Personal information
- Full name: Stephen Leonard Palmer
- Date of birth: 31 March 1968 (age 57)
- Place of birth: Brighton, England
- Height: 6 ft 1 in (1.85 m)
- Position: Defender

Youth career
- Cambridge University

Senior career*
- Years: Team / Apps / (Gls)
- 1989–1995: Ipswich Town / 110 / (2)
- 1995–2001: Watford / 234 / (8)
- 2001–2004: Queens Park Rangers / 127 / (9)
- 2004–2006: Milton Keynes Dons / 34 / (1)
- Total:  / 505 / (20)

= Steve Palmer (footballer) =

English footballer

Stephen Leonard Palmer (born 31 March 1968) is an English former professional footballer who was previously the academy recruitment manager of Watford.

He played as a defender from 1989 until 2006, notably in the Premier League for Ipswich Town, before later going on to Watford, Queens Park Rangers and Milton Keynes Dons.
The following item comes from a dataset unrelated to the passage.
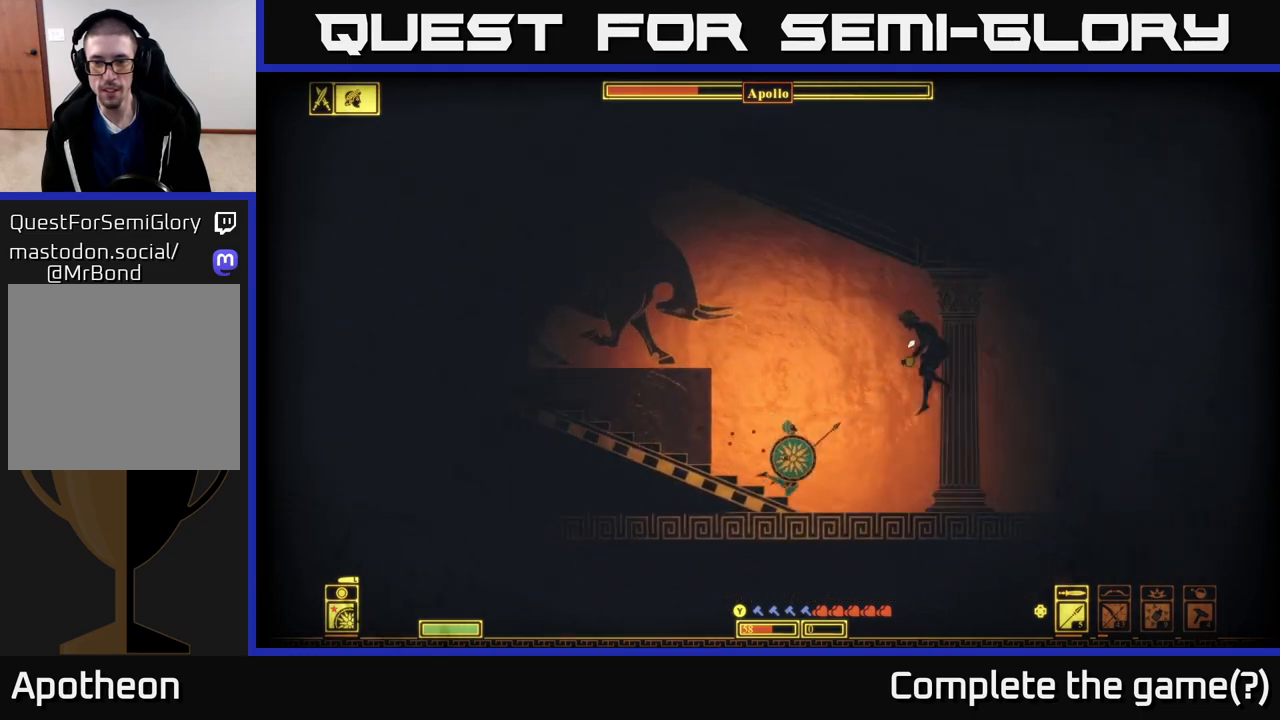
{"buttons": [], "left_stick": "right", "right_stick": "right", "events": [[67, "R2", "down"], [183, "R2", "up"], [367, "right_stick", "right"]]}
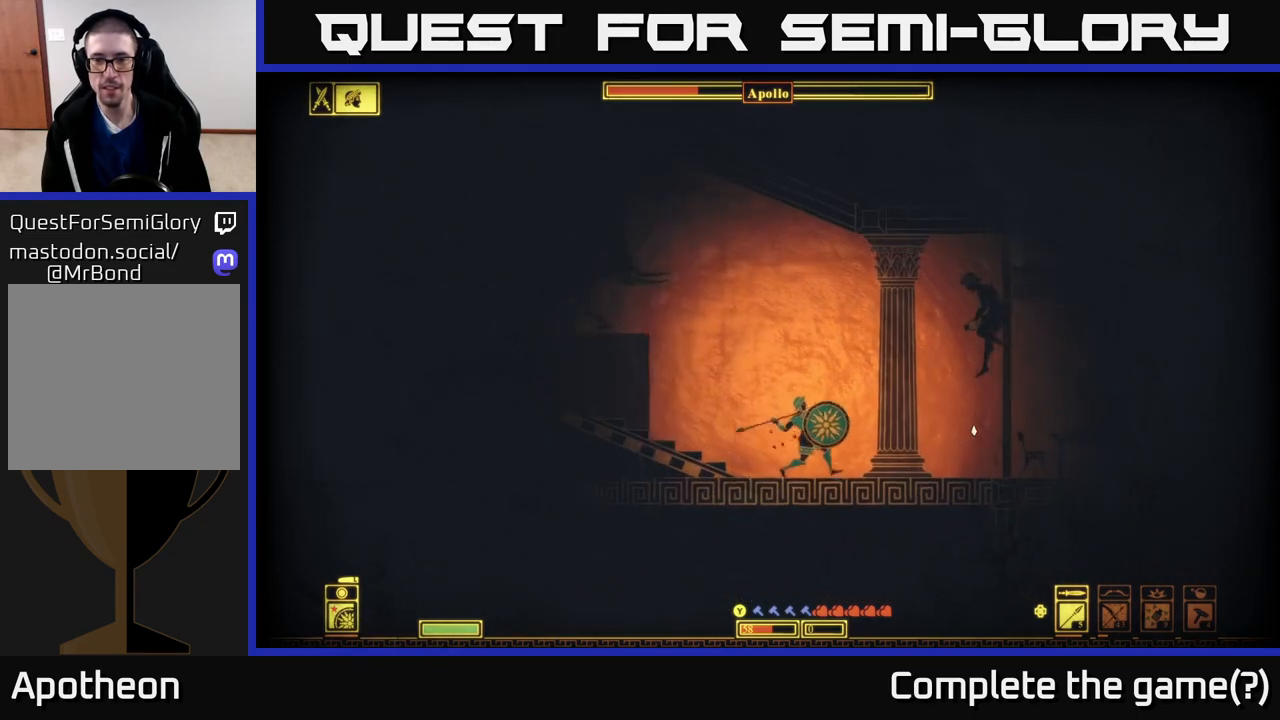
{"buttons": [], "left_stick": "right", "right_stick": "up-right", "events": [[167, "right_stick", "center"], [267, "right_stick", "right"], [500, "right_stick", "up-right"]]}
Married with 3 daughters.

==Early life==
Palmer attended Dorothy Stringer High School, Brighton, and Christ's College, Cambridge, and is the only professional footballer of the modern era to be educated at Cambridge University, obtaining a degree in software engineering in 1989. Whilst studying he played for Cambridge University A.F.C. In April 1987 he played a single first-class cricket match for a Cambridge University side also containing future England captain Mike Atherton. Facing Lancashire, Palmer dismissed former England player Graeme Fowler lbw for 49. He went on to score 18 with the bat, before being bowled by Paul Allott.

==Playing career==
He turned professional with Ipswich Town in 1989 and spent six years at the club before making a £135,000 move to Watford. Palmer established himself as a first team regular during another near six-year spell at Vicarage Road and his departure on a free transfer in July 2001 caused some consternation amongst the club's supporters. Whilst at the club he broke Villa player, John Gregory's record by wearing every numbered shirt from 1 to 14 in the 1997–98 season. Placed in goal for the kick-off of the season's final home match versus AFC Bournemouth, he swapped shirts with goalkeeper Alec Chamberlain early in the game. He completed the set by wearing Jason Lee's number 9 shirt in the final match away at Fulham – in which Watford won the Division 2 title. Watford secured back-to-back promotion the following season, with Palmer voted Player of the Season.

Palmer signed for Queens Park Rangers in July 2001 and made his debut in August of that year in a 1–0 win against Stoke City. He was captain and ever present in what was QPR's first season in the third tier since 1966–67. In total Palmer made 95 league appearances for QPR, scoring 5 goals.

After leaving QPR in 2004 Palmer signed for Milton Keynes Dons, playing for the club for two seasons, scoring once against Blackpool.

==Coaching career==
He retired from football in October 2005 and took up a position as Tottenham Hotspur's Academy Performance Manager a month later.

In December 2011 Palmer returned to Watford as Academy Recruitment Manager, leaving again in June 2012 to work with the Premier League setting up a performance tracking system for the Elite Player Performance Plan (EPPP).